# Intel GMA950 drivers for Win7 32bit



## RejZoR (Oct 23, 2009)

Where could i download Intel GMA950 drivers for Windows 7 32bit ?
On Intel page, there are drivers from 2nd October 2009, but when i try to download them, i get message that driver was moved or archived. Wtf!?
Can someone contact someone inside Intel to fix this this or if anyone knows the actual download for this very driver (see below)?
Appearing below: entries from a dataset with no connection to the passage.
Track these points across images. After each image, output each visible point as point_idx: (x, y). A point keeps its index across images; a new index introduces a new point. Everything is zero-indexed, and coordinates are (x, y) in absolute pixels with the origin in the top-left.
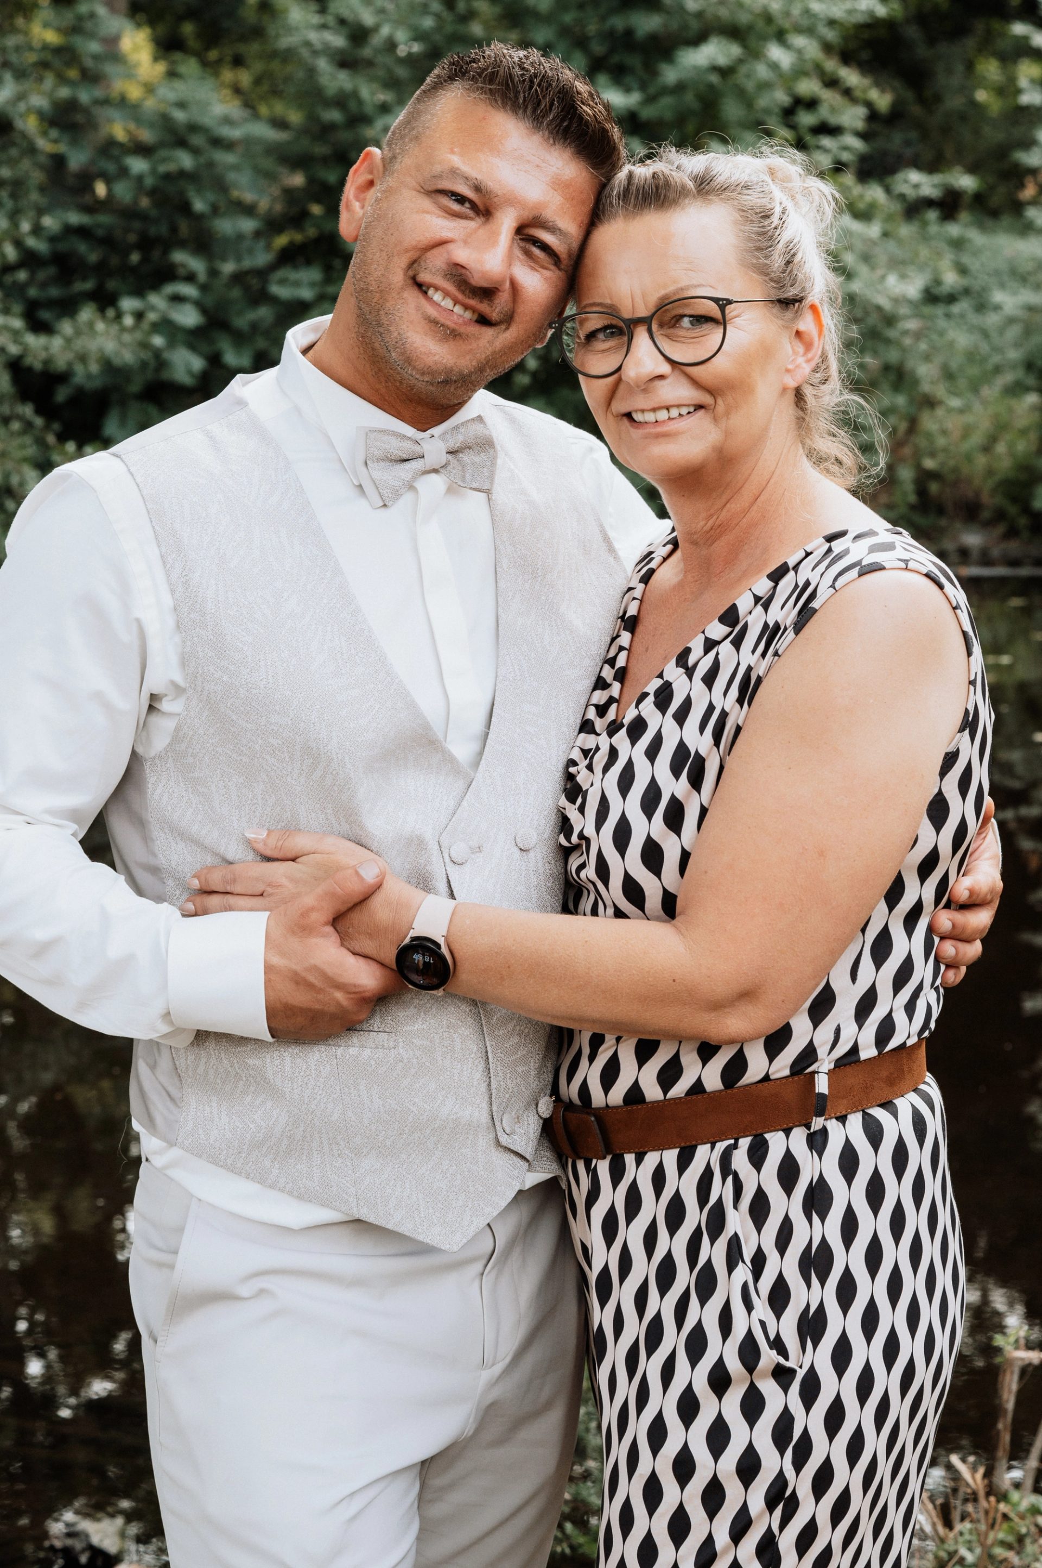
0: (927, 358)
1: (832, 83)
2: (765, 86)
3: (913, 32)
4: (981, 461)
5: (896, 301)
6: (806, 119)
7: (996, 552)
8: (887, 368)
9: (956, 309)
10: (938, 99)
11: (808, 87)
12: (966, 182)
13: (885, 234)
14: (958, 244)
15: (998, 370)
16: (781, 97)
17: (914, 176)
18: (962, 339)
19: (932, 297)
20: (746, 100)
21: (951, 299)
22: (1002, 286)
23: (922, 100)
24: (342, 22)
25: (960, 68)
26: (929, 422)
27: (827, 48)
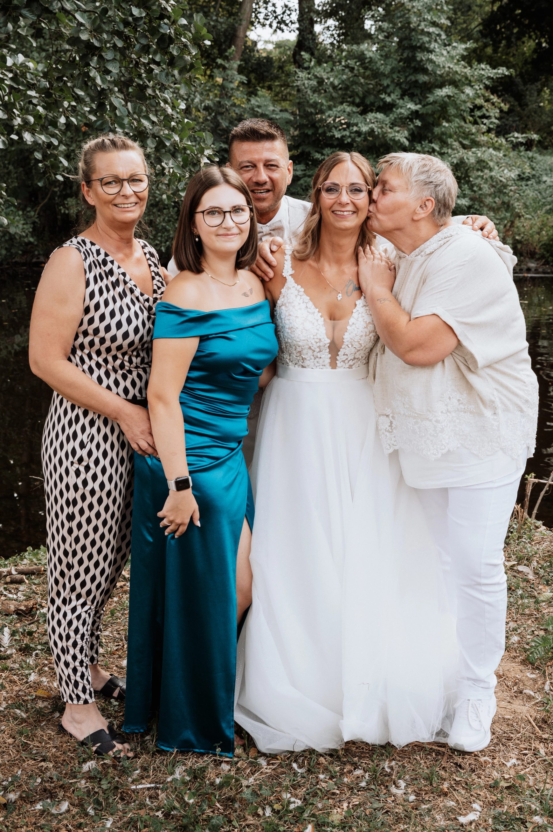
0: (518, 200)
1: (487, 100)
2: (465, 102)
3: (518, 80)
4: (537, 237)
5: (507, 179)
6: (478, 113)
7: (540, 270)
8: (503, 203)
9: (529, 183)
10: (527, 105)
11: (480, 101)
12: (535, 137)
13: (505, 155)
14: (531, 159)
15: (544, 205)
16: (469, 105)
17: (516, 135)
18: (531, 193)
19: (521, 178)
20: (457, 107)
21: (528, 179)
22: (547, 175)
23: (520, 105)
24: (316, 77)
25: (536, 94)
26: (517, 223)
27: (487, 87)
> Multi language: win7_1512754.exe	Download
> 
> Ver:15.12.75.4.1930	Date:10/2/2009	Size:23255 (KB)	Time @56Kbps:53.83 min
> OS:Windows 7 Enterprise, 32-bit version*, Windows 7 Home Basic, 32-bit version*, Windows 7 Home Premium, 32-bit version*, Windows 7 Professional, 32-bit version*, Windows 7 Ultimate, 32-bit version*, Windows 7*, Windows 7, 32-bit*


----------



## RejZoR (Oct 24, 2009)

Anyone has any contact inside Intel so they can fix this damn link? I need latest drivers but i can't get them, because the link is dead. I had same problem with some Lexmark driver and it took them 1 month to fix it. Thankfully i could contact them, with Intel, there is no direct contact.


----------



## Laurijan (Oct 24, 2009)

Use this site to download it - use the download assistant button:
http://findfiles.com/list.php?string=win7_1512754.exe&db=Mirrors&match=All&search=


----------



## RejZoR (Oct 24, 2009)

That's uber weird, that this link works, but the one on Intel page doesn't. You deserve one Thanks for this one 

EDIT:
Thanks but not thanks. I thought it's the actual file but then i noticed it's just a downloader which how not surprisingly fails to download file from Intel webpage. There is no other mirror for this file. WTF!?


----------



## RejZoR (Oct 25, 2009)

Good thing i never tried ZIP version which to my luck does work.  So, i'm going with that version of driver...


----------



## Hibest (Oct 28, 2009)

*I've contacted Intel and the link is available now!*

I got the same problem like you days before, and then I wrote an email to Intel. Today I got a reply that the .exe link is now available. Try again.


----------



## Hibest (Oct 28, 2009)

RejZoR said:


> Good thing i never tried ZIP version which to my luck does work.  So, i'm going with that version of driver...


----------



## RejZoR (Oct 28, 2009)

Yeah, EXE is working now. Thx


----------